Con il terzo motivo la difesa erariale deduce la nullità della sentenza e del procedimento, in relazione all’art. 360 c.p.c., comma 1, n. 4, nella parte in cui i secondi giudici hanno accolto l’appello del contribuente omettendo di pronunciarsi circa la ripresa a tassazione di Euro 29.002,70, non dichiarata ai fini Irap ed Irpef e sulla quale la Commissione tributaria provinciale aveva rigettato il ricorso del contribuente.

Con il quarto motivo, la ricorrente deduce la nullità della sentenza e del procedimento, in relazione all’art. 360 c.p.c., comma 1, n. 4, nella parte in cui i secondi giudici hanno accolto l’appello del contribuente omettendo di pronunciare circa la ripresa a tassazione di Euro 2.664,82 conseguente a fatturazione con aliquote inferiori a quelle previste dalla normativa.

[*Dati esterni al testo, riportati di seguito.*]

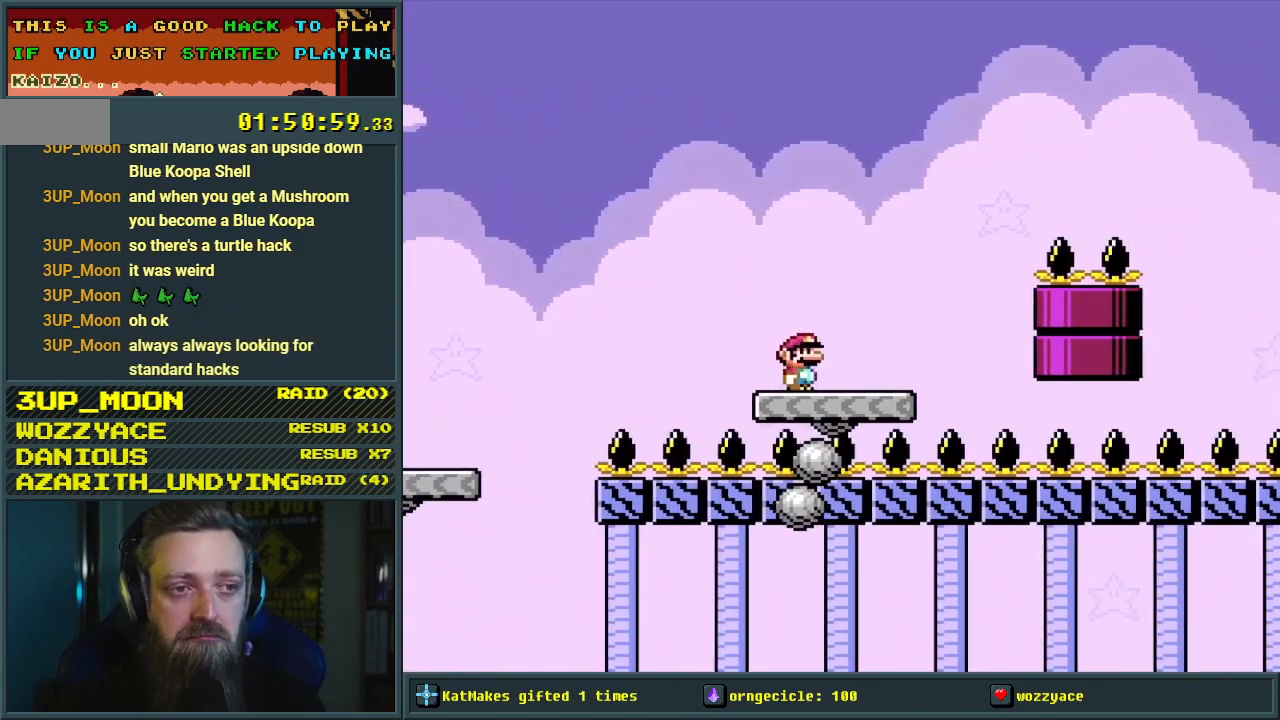
{"buttons": ["B", "Y", "DPAD_RIGHT"], "events": [[167, "B", "down"]]}
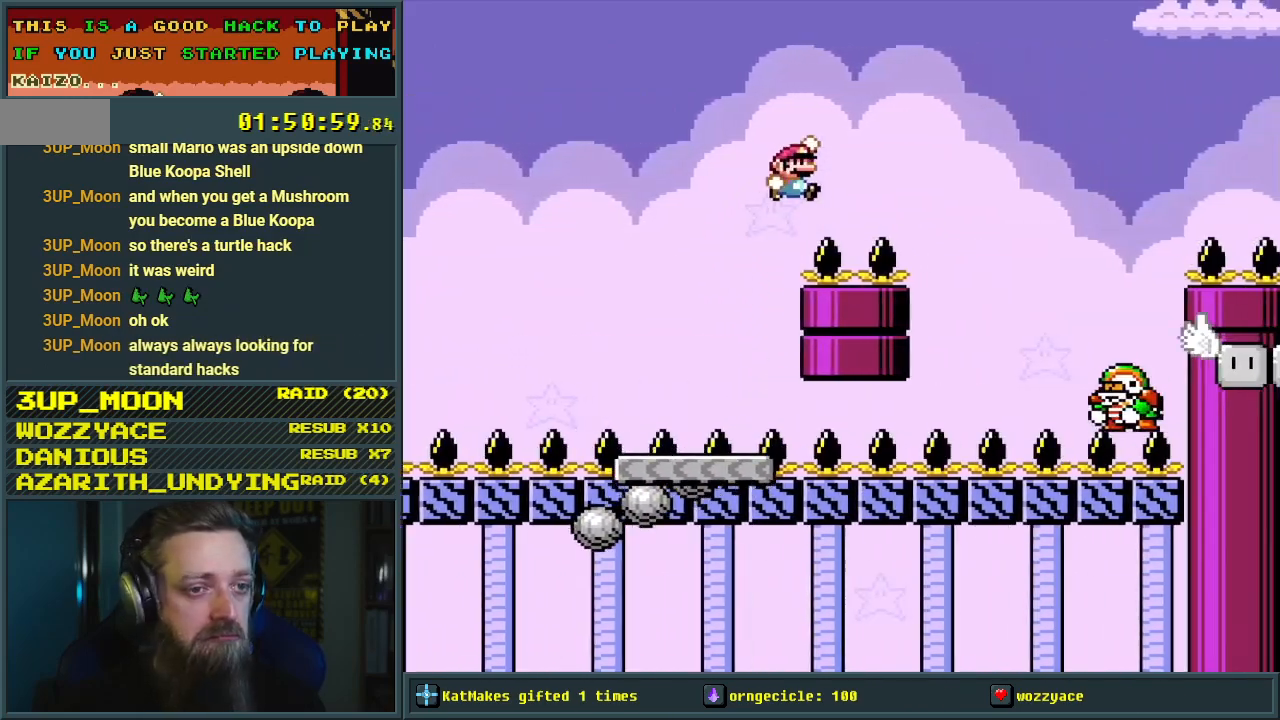
{"buttons": ["B", "Y", "DPAD_RIGHT"], "events": [[233, "DPAD_RIGHT", "up"], [250, "DPAD_UP", "down"], [283, "DPAD_LEFT", "down"], [283, "DPAD_UP", "up"], [300, "B", "up"], [417, "B", "down"], [500, "DPAD_LEFT", "up"], [500, "DPAD_RIGHT", "down"]]}
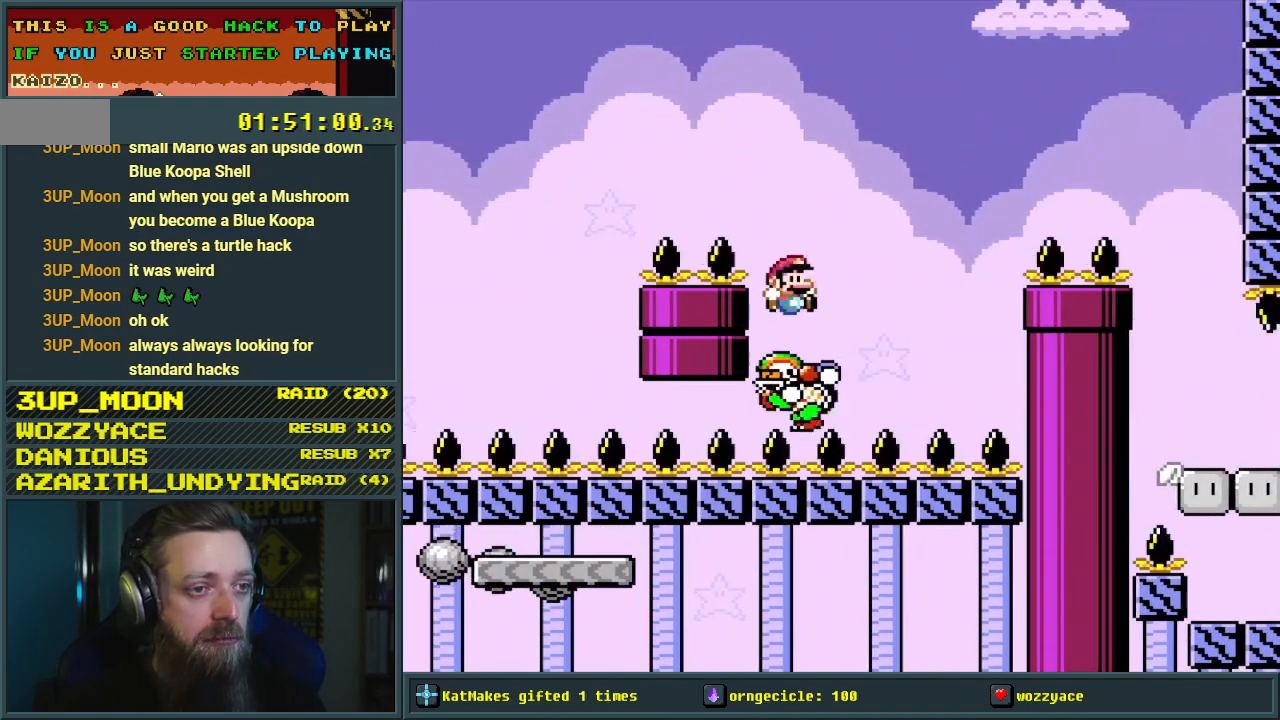
{"buttons": ["B", "Y", "DPAD_RIGHT"], "events": [[250, "DPAD_RIGHT", "up"], [283, "DPAD_LEFT", "down"], [333, "DPAD_UP", "down"], [367, "DPAD_LEFT", "up"], [383, "DPAD_RIGHT", "down"], [383, "DPAD_UP", "up"]]}
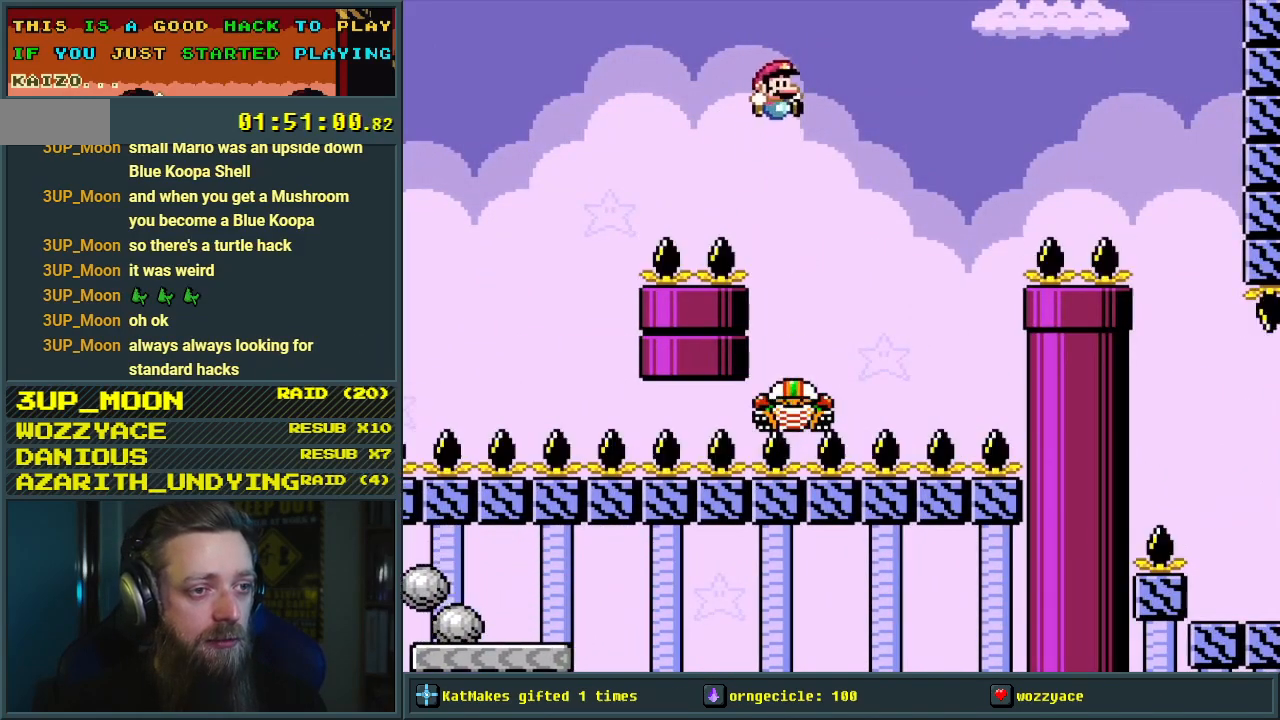
{"buttons": ["B", "Y"], "events": [[17, "DPAD_RIGHT", "up"], [233, "B", "up"], [283, "DPAD_LEFT", "down"], [317, "B", "down"], [367, "DPAD_LEFT", "up"]]}
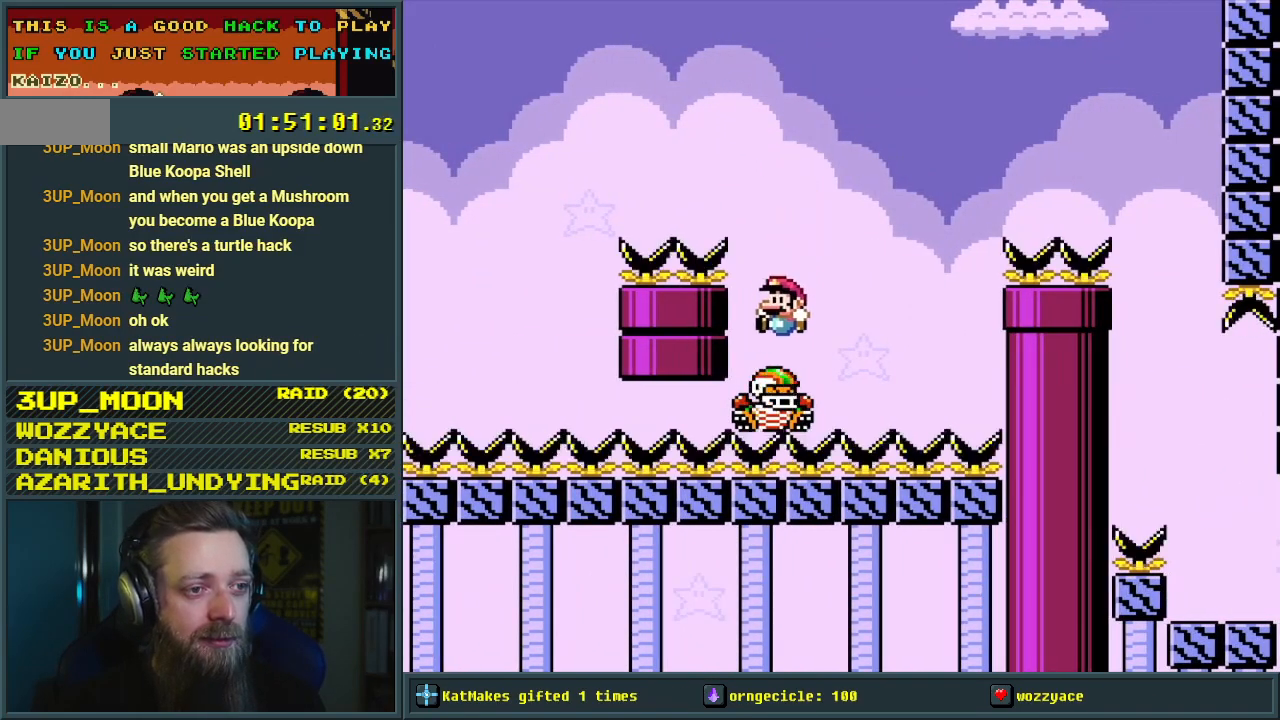
{"buttons": ["B", "Y"], "events": [[83, "DPAD_RIGHT", "down"], [200, "DPAD_RIGHT", "up"], [367, "DPAD_LEFT", "down"], [467, "DPAD_LEFT", "up"]]}
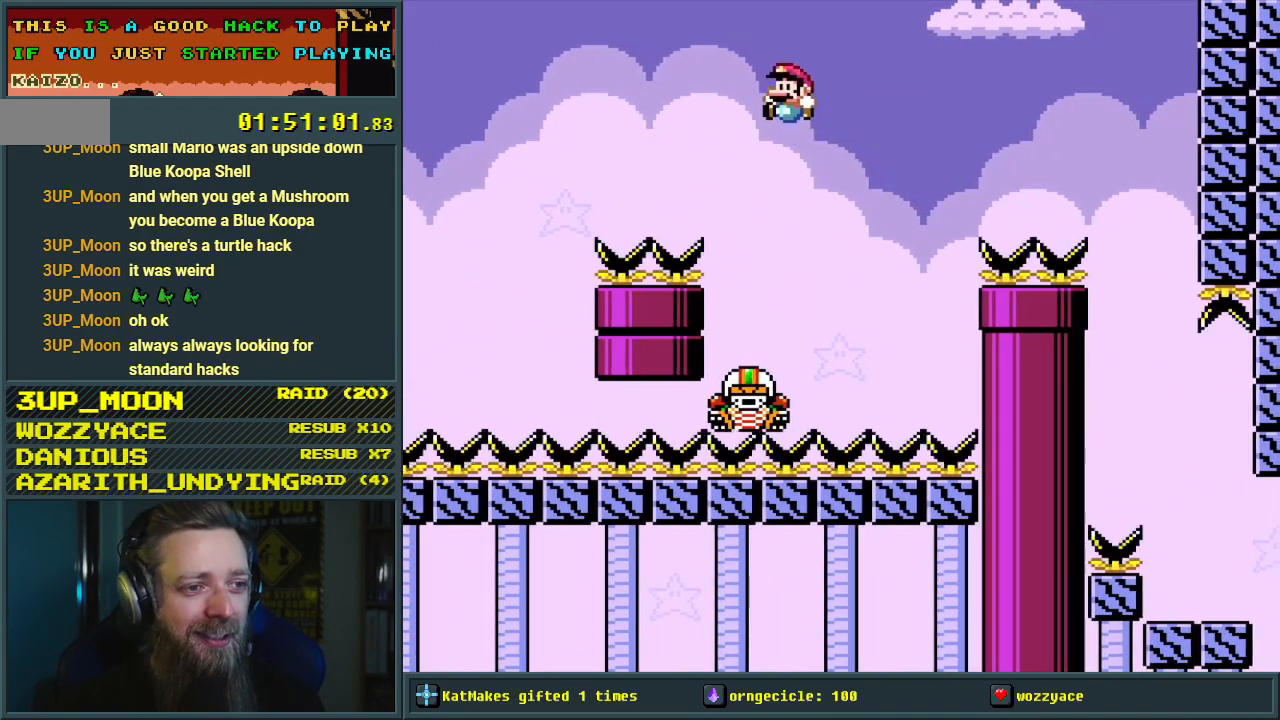
{"buttons": ["B", "Y"], "events": [[117, "DPAD_RIGHT", "down"], [217, "DPAD_RIGHT", "up"], [333, "DPAD_LEFT", "down"], [450, "DPAD_LEFT", "up"]]}
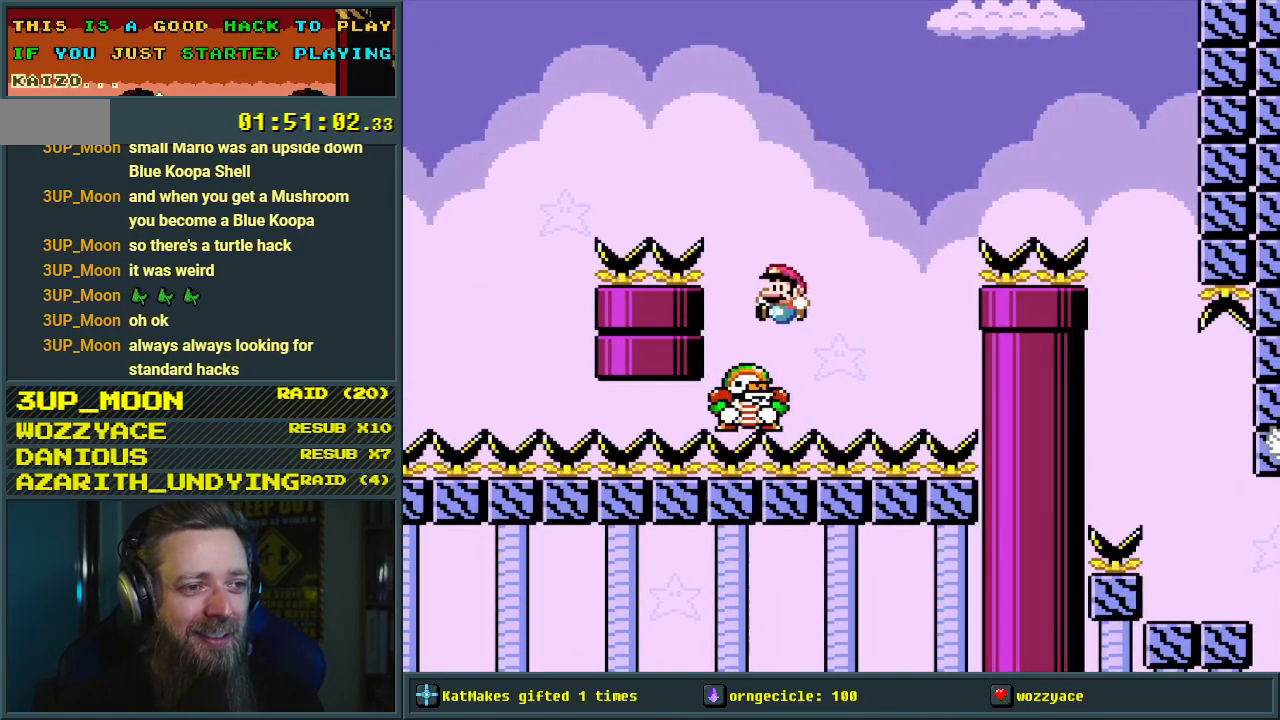
{"buttons": ["Y", "DPAD_LEFT"], "events": [[167, "DPAD_LEFT", "down"], [300, "DPAD_LEFT", "up"], [367, "B", "up"], [467, "DPAD_LEFT", "down"]]}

Sebbene i motivi siano stati rubricati come omessa pronuncia, in realtà, dall’articolazione degli stessi si desume che si è inteso dedurre il difetto assoluto di motivazione ugualmente riferibile come error in procedendo all’art. 360 c.p.c., comma 1, n. 4.

Ciò posto, il terzo motivo è fondato poichè l’Ufficio si è difeso nel giudizio di appello instando per la conferma integrale della decisione dei primi giudici, sicchè la Commissione regionale avrebbe dovuto motivare anche su tale specifica ripresa a tassazione di cui all’avviso di accertamento.

Egualmente fondato è il quarto motivo, poichè l’Ufficio, in appello, ha specificamente argomentato sulla fondatezza di tale ripresa a tassazione (pag. 6, primo-terzo cpv. del paragrafo n. 4 dell’atto di appello, riprodotto a pag. 20 del ricorso) instando per la legittimità dell’accertamento.

Il ricorso va, dunque, accolto e la sentenza impugnata va cassata con rinvio alla Commissione regionale della Lombardia affinchè proceda ad un nuovo esame della controversia, alla luce dei principi dinanzi esposti. Il giudice di rinvio è tenuto a provvedere anche in ordine alle spese del presente giudizio di legittimità.

P.Q.M.

Accoglie il ricorso, cassa la sentenza impugnata, con rinvio alla Commissione regionale della Lombardia, cui demanda di provvede anche in ordine alle spese del presente giudizio di legittimità.

Così deciso in Roma, il 13 febbraio 2020.